LG Diver
Guest
ChrisA:Yes PADI does NOT teach "rule of thirds" but should they? The only diving they teach is "OpenWater" that is diving when you always have access to the surface. Now if you are inside a cave you need to be able to swimm out of the cave before you can ascend so your turn around pressure needs to concider a long horizontal swim or maybe a deco. Another way to think about it is that a guy in a cave still has half of his cave dive to do after he turns around. When an open water diver hits his "rock bottom" his dive is over he is headed straight up.
There's more to gas planning than the rule of thirds. I agree that thirds is not applicable in most open water situations, unless you're in a "soft overhead" like a boat channel that you need to swim out of before ascending.
ChrisA:To compute a turn around pressure for an Open Water dive all you need is enough air to get you and a buddy to the surface and a three minute stop and a 500 PSI reserve.
Great. Where does PADI teach you how to do that?
ChrisA:Assume two divers breathing off the tank at a SAC or 1.0 per diver. Your average depth durring ascent rom 130 feet will be 65 so you could have a 6 cu ft/min "burn rate". It takes five minutes to get up from 130 ft so two divers would use 30 cu ft. or a lot less gas if you do a 60 fpm asecent up to 65 feet then slow down to 30 fpm. PADI sugests having a 500PSI reseve when you get to the surface. If you change that 500 PSi to be "one third of a tank full" which for an AL80 means to return with 1000 PSI then your turnaround pressure changes.
Yes, this is the basic rock bottom calculation. I know this after reading about it here. Why is it that I needed to come to the internet to learn about a basic diving skill that every diver should know.
ChrisA:But if you accept the 500PSi reserve then using a 1500PSI turn around pressure works out.

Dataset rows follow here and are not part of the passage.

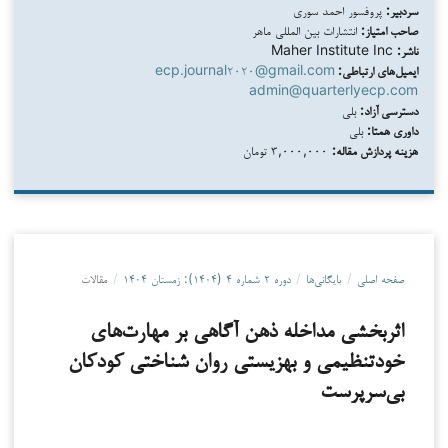
سردبیر:
پروفسور احمد سوری
صاحب امتیاز:
انتشارات بین المللی ماهر
ناشر:
Maher Institute Inc
ایمیل‌های ارتباطی:
ecp.journal۲۰۲۰@gmail.com
admin@quarterlyecp.com
دسترسی آزاد:
بلی
داوری همتا:
بلی
هزینه پردازش مقاله:
۳,۰۰۰,۰۰۰ تومان
صفحه اصلی
/
بایگانی‌ها
/
دوره ۲ شماره ۴ (۱۴۰۴): زمستان ۱۴۰۴
/
مقالات
اثربخشی مداخله ذهن آگاهی بر مهارت‌های
خودتنظیمی و بهزیستی روان شناختی کودکان
بی‌سرپرست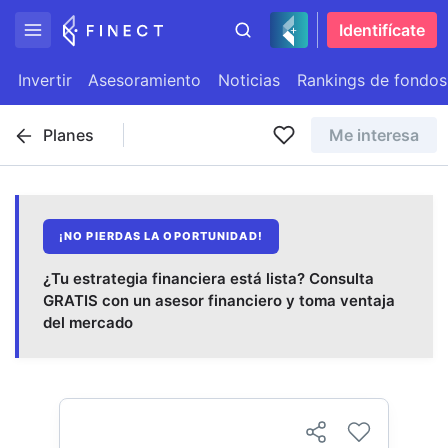
Identifícate
Invertir
Asesoramiento
Noticias
Rankings de fondos
Planes
Me interesa
¡NO PIERDAS LA OPORTUNIDAD!
¿Tu estrategia financiera está lista? Consulta
GRATIS con un asesor financiero y toma ventaja
del mercado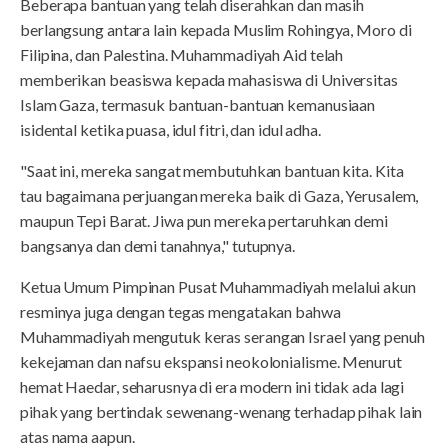
Beberapa bantuan yang telah diserahkan dan masih
berlangsung antara lain kepada Muslim Rohingya, Moro di
Filipina, dan Palestina. Muhammadiyah Aid telah
memberikan beasiswa kepada mahasiswa di Universitas
Islam Gaza, termasuk bantuan-bantuan kemanusiaan
isidental ketika puasa, idul fitri, dan idul adha.
"Saat ini, mereka sangat membutuhkan bantuan kita. Kita
tau bagaimana perjuangan mereka baik di Gaza, Yerusalem,
maupun Tepi Barat. Jiwa pun mereka pertaruhkan demi
bangsanya dan demi tanahnya," tutupnya.
Ketua Umum Pimpinan Pusat Muhammadiyah melalui akun
resminya juga dengan tegas mengatakan bahwa
Muhammadiyah mengutuk keras serangan Israel yang penuh
kekejaman dan nafsu ekspansi neokolonialisme. Menurut
hemat Haedar, seharusnya di era modern ini tidak ada lagi
pihak yang bertindak sewenang-wenang terhadap pihak lain
atas nama aapun.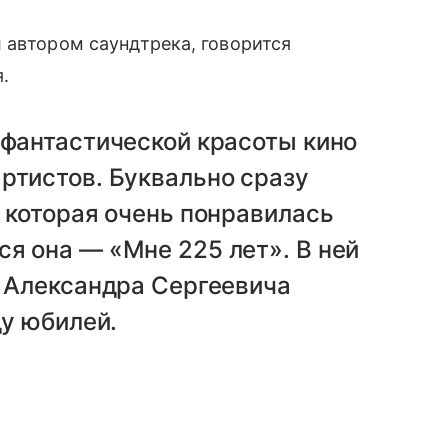
 автором саундтрека, говорится
.
 фантастической красоты кино
ртистов. Буквально сразу
, которая очень понравилась
я она — «Мне 225 лет». В ней
а Александра Сергеевича
ду юбилей.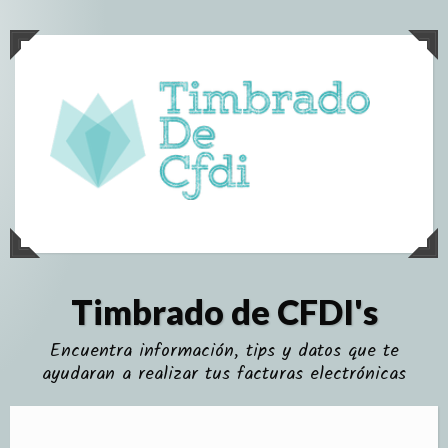
Skip
to
content
Timbrado de CFDI's
Encuentra información, tips y datos que te
ayudaran a realizar tus facturas electrónicas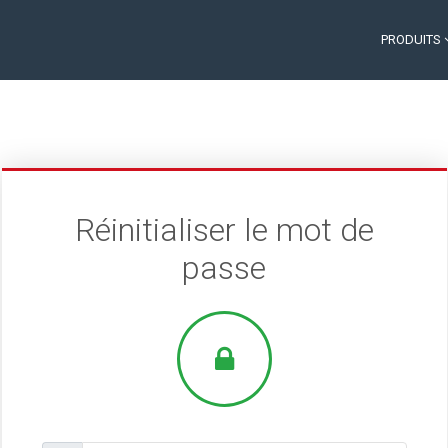
PRODUITS
Réinitialiser le mot de
passe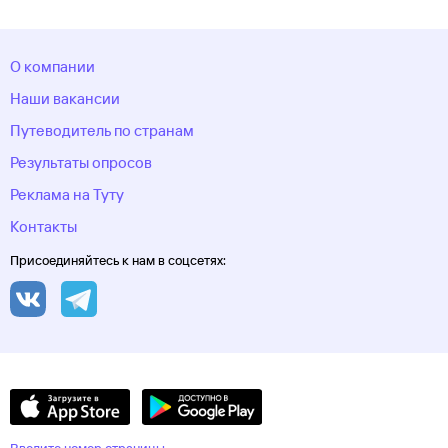
О компании
Наши вакансии
Путеводитель по странам
Результаты опросов
Реклама на Туту
Контакты
Присоединяйтесь к нам в соцсетях: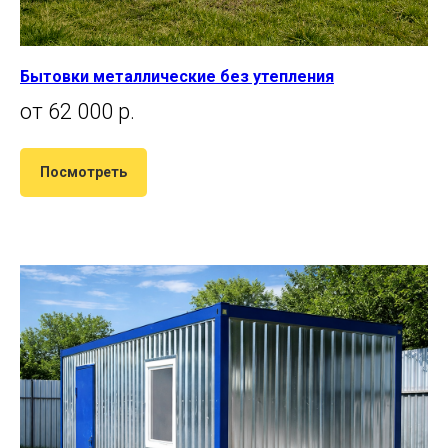
Бытовки металлические без утепления
от 62 000 р.
Посмотреть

Not always. It wouldn't from 130'. With an Al 80 it would take 2100 PSI would get you to the surface with a 300 PSI reserve, assuming spending one minute at the bottom to sort things out before beginning the ascent. This is the problem with people using arbitrary numbers without understanding where they come from and where they are and are not applicable.
Edit- that last comment wasn't a dig at you Chris, but moreso a dig at my instructor who thought it would be sufficient without being able to explain why.